Studies conducted under the Globally Harmonised System (GHS) of Classification and Labelling of Chemicals showed that the products do not exhibit acute oral, dermal, or inhalation toxicity. They were also found to be non-toxic to the environment and non-irritating to skin and eyes.

For packaging, The Lab uses bottles made from up to 40% upcycled plastic, which are also recyclable. The products have received Global GreenTag certification.

The company's products are certified by The Vegan Society and are PETA-approved, ensuring they are not tested on animals and do not contain animal-derived ingredients.

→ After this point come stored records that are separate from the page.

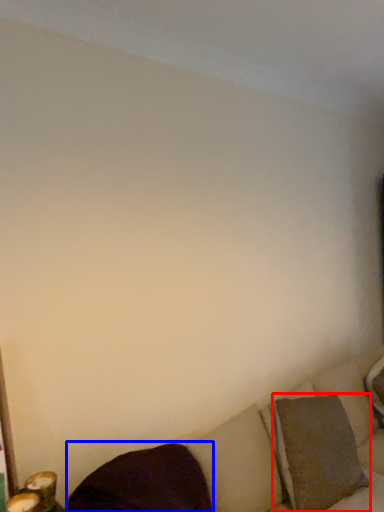
Question: Which point is further to the camera, pillow (highlighted by a red box) or pillow (highlighted by a blue box)?

Choices:
 (A) pillow
 (B) pillow

Answer: (A)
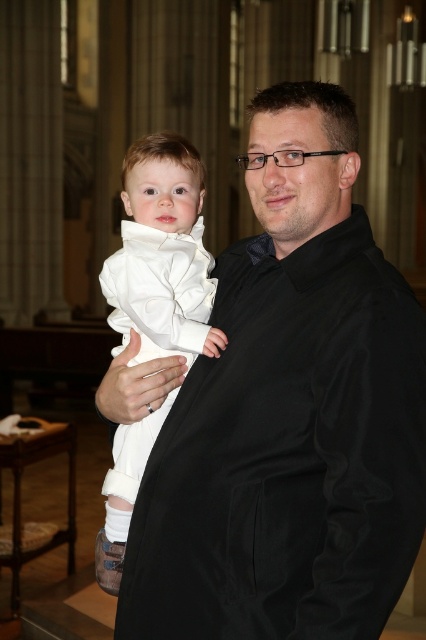
Does black satin coat at center have a greater width compared to white satin baby at center?

Indeed, black satin coat at center has a greater width compared to white satin baby at center.

What do you see at coordinates (284, 413) in the screenshot? The width and height of the screenshot is (426, 640). I see `black satin coat at center` at bounding box center [284, 413].

Is point (287, 506) closer to viewer compared to point (204, 248)?

Yes.

Where is `black satin coat at center`? black satin coat at center is located at coordinates [x=284, y=413].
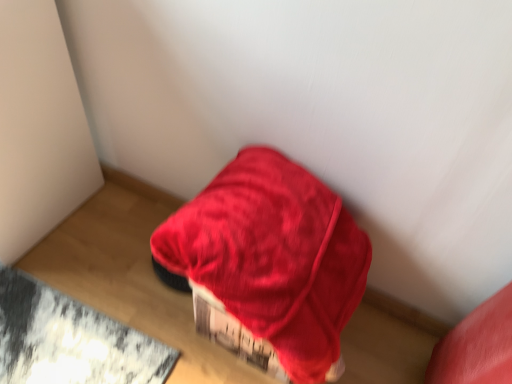
The height and width of the screenshot is (384, 512). What do you see at coordinates (272, 258) in the screenshot?
I see `velvety red towel at lower center` at bounding box center [272, 258].

You are a GUI agent. You are given a task and a screenshot of the screen. Output one action in this format:
    pyautogui.click(x=<x>, y=<y>)
    Task: Click on the velvety red towel at lower center
    
    Given the screenshot: What is the action you would take?
    pyautogui.click(x=272, y=258)

This screenshot has width=512, height=384. Find the location of `velvety red towel at lower center`. velvety red towel at lower center is located at coordinates (272, 258).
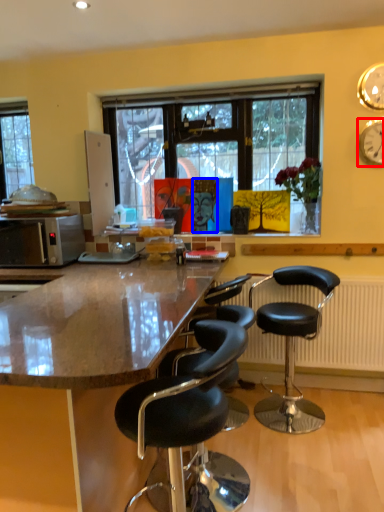
Question: Which of the following is the closest to the observer, clock (highlighted by a red box) or person (highlighted by a blue box)?

Choices:
 (A) clock
 (B) person

Answer: (A)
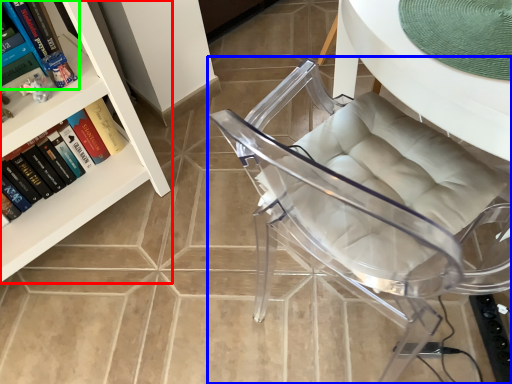
Question: Which object is positioned farthest from bookcase (highlighted by a red box)? Select from chair (highlighted by a blue box) and book (highlighted by a green box).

In addition, The Lab has partnered with WeForest to plant trees to offset carbon emissions and supports GoldYouth.org, a non-profit organization focused on youth development.

== Notable Products ==
The Lab's product line includes a variety of solutions for cleaning, protecting, and maintaining footwear. Some of their products include:
- Sneaker Cleaner: A biodegradable cleaning solution that uses pro-bacteria (probiotics) to break down dirt and stains. It is suitable for a wide range of materials, including leather, canvas, and suede.
- Odor Protector: This spray is formulated to eliminate the bacteria that cause shoe odors.
- Sneaker Protector: A water-based spray that creates an invisible, protective barrier to help repel dirt and stains, making future cleaning easier. It is suitable for various materials.
- Kits and Wipes: The company offers various kits that bundle their products, such as the Basic Kit and Premium Kit.
- Denim Wash and Refresh: This solution is designed to clean denim while preserving its color and integrity, utilizing a pro-bacterial formula.
- Hat Care: The company offers a kit for hat maintenance. It includes a Pro-Bacterial Hat Cleaner to break down dirt, a Hat Deodorizer to eliminate odor-causing bacteria, and a Hat Protector to create a protective barrier against stains and sun damage. The system is suitable for most hat materials.
- Apparel Refresh and Wash: The Lab's apparel line includes solutions for both on-the-go care and deeper cleaning. The Apparel Refresh is a spray that uses pro-bacterial technology to eliminate odors and freshen clothing without water. The Apparel Wash is a solution for washing clothes that targets and removes dirt and stains.